The obscure autocrats of Diplomacy and Big Business are infinitely 
stupid and short-sighted; they cannot see an inch beyond their too 
often stigmatically shapen probosces, except where the profit
of the next financial year is concerned. They live in perpetual 
panic, and shy at their own shadows. They accordingly attack even
the most innocuous windmills in suicidal charges.

But what will the rich do next? The survivors of their armies have 
for the most part gone onto the game. Social revolutions have 
occurred over a great part of the earth, and elsewhere have only
been postponed because the dearth of labour has, by raising its price,
temporarily obscured, for the less acute minds, the hard fact that 
there is less wealth than ever to go round. But the rich themselves,
hard hit by the depreciation of securities and the lack of luxuries,
are intensely apprehensive of the awakening of the stupid avarice of
the mob. Men who would once have thought themselves princes if they
could have a cottage and a vineyard of their own at fifty, have
been dazzled by newspaper accounts of men become millionaires at 
twenty-five. The sane, natural, worthy ambition has been replaced 
by insane greed and envy. Even those who could still be content with
reasonable comfort see it farther away than ever, and observe also 
that their immemorable liberties and pleasures are under ban. They 
want the rich man's place, arbitrarily and at once, and, aware of 
his unscrupulous methods, see no reason why they should not oppose
force to fraud. Strikes, revolutions, expropriations are in order. 
The rich may try another war; the poor may refuse to become 
cannon-fodder. Also, another war could only make bad worse; I
think that even the rich see that.
.....
§ **Exercise A**
Retype the passage on the rich and the threat of revolution from "The obscure autocrats" to "in suicidal charges.".
§ **Exercise B**
Write a continuation of the passage on the rich and the threat of revolution, picking up after its final sentence.

§ **Recorded information**
.....
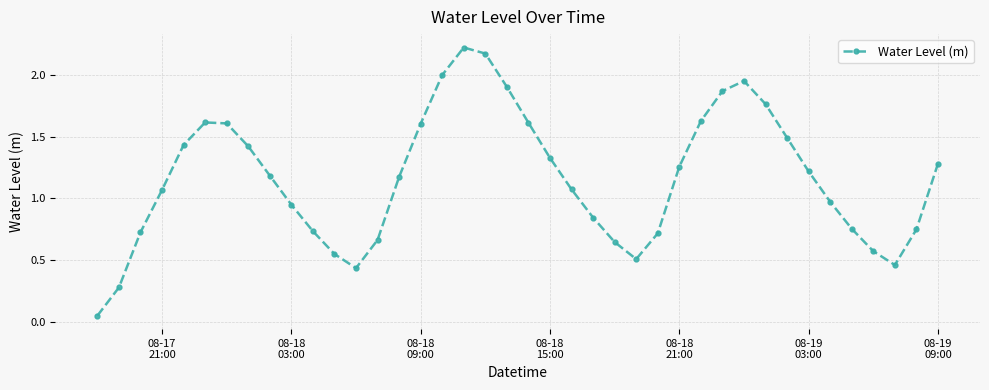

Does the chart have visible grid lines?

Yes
.....
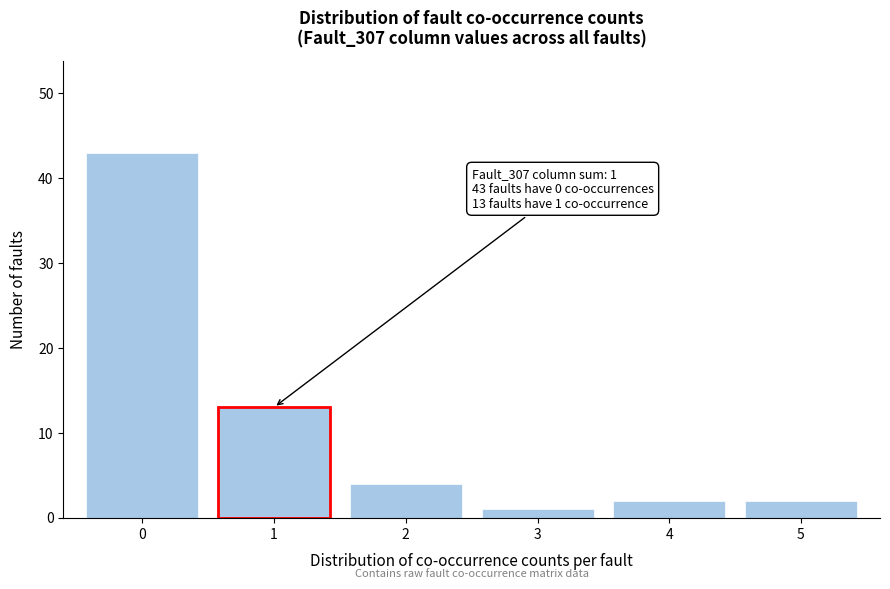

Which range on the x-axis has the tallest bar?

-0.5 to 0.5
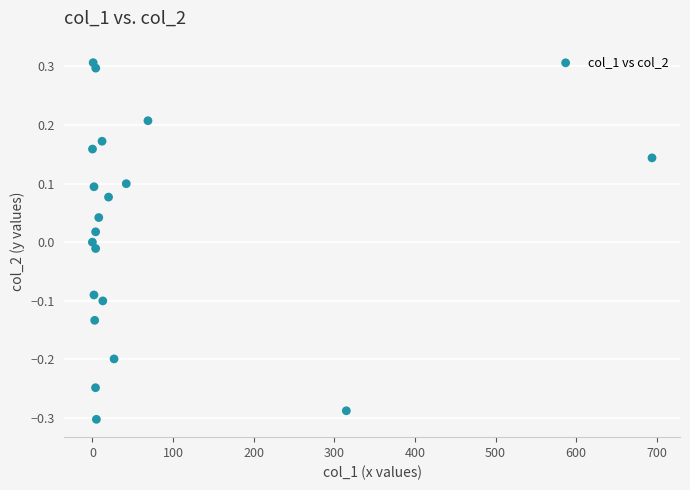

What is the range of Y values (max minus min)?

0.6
.....
§ **Response box A**
The obscure autocrats of Diplomacy and Big Business are infinitely 
stupid and short-sighted; they cannot see an inch beyond their too 
often stigmatically shapen probosces, except where the profit
of the next financial year is concerned. They live in perpetual 
panic, and shy at their own shadows. They accordingly attack even
the most innocuous windmills in suicidal charges.

§ **Response box B**
The truth is that the prosperity of industrialism depended wholly 
upon accident. After Waterloo, the Nineteenth Century was on the 
whole a period of peace. The means of producing wealth was
simplified faster than the growing complexity of civilization 
demanded. The economic blood showed a rising opsonic index. That 
has stopped. We can no longer devise means to overcome temporarily 
our crises as we have done hitherto. We have no reserves of capital,
either in brain or bone to draw on. Adjustments ask too much. Observe
my knife; 'tis dull? A stone mends that. But my typewriter? I must 
take it at great cost and trouble to Palermo; and then they probably
make a mess of the job. A little more annoyance, and I shall scrap it
and go back to a quill from the first goose I meet! I think that this
is a good analogy of what will happen to civilization. The machinery
will break down beyond repair, and only the simple will survive. What
exact means the stupidity of the rich will devise to precipitate this
event does not seem to matter much. The only alternative is a new 
religion or a new cult of art; and that isn't likely; the people have
been too hopelessly debauched by Christianity and newspapers. There 
must be an optimum relation between industry and agriculture, between 
town and country. When the proper balance is not struck, the community
must depend on outside help, importing what it lacks, exporting its 
surplus. This is an unnatural state of affairs; it results in business,
and therefore ultimately in war. Whenever the proportion of townsfolk 
to countryfolk grows too large, the nation is smashed. We can only 
postpone the crash by our "scientific" schemes of organization. So 
nobody must be allowed to think at all. Down with the public schools!
Children must be drilled mentally by quarter-educated herdsmen, whose 
wages would stop at the first sign of disagreement with the bosses. 
For the rest, deafen the whole world with senseless clamour. Mechanize
everything! Give nobody a chance to think. Standardize "amusement." The
louder and more cacophonous, the better! Brief intervals between one 
din and the next can be filled with appeals, repeated 'till hypnotic 
power gives them the force of orders, to buy this or that product of 
the "business men" who are the real power in the State. Industrialism,
the mother and nurse of socialism, [is] destroying the soul of the 
people.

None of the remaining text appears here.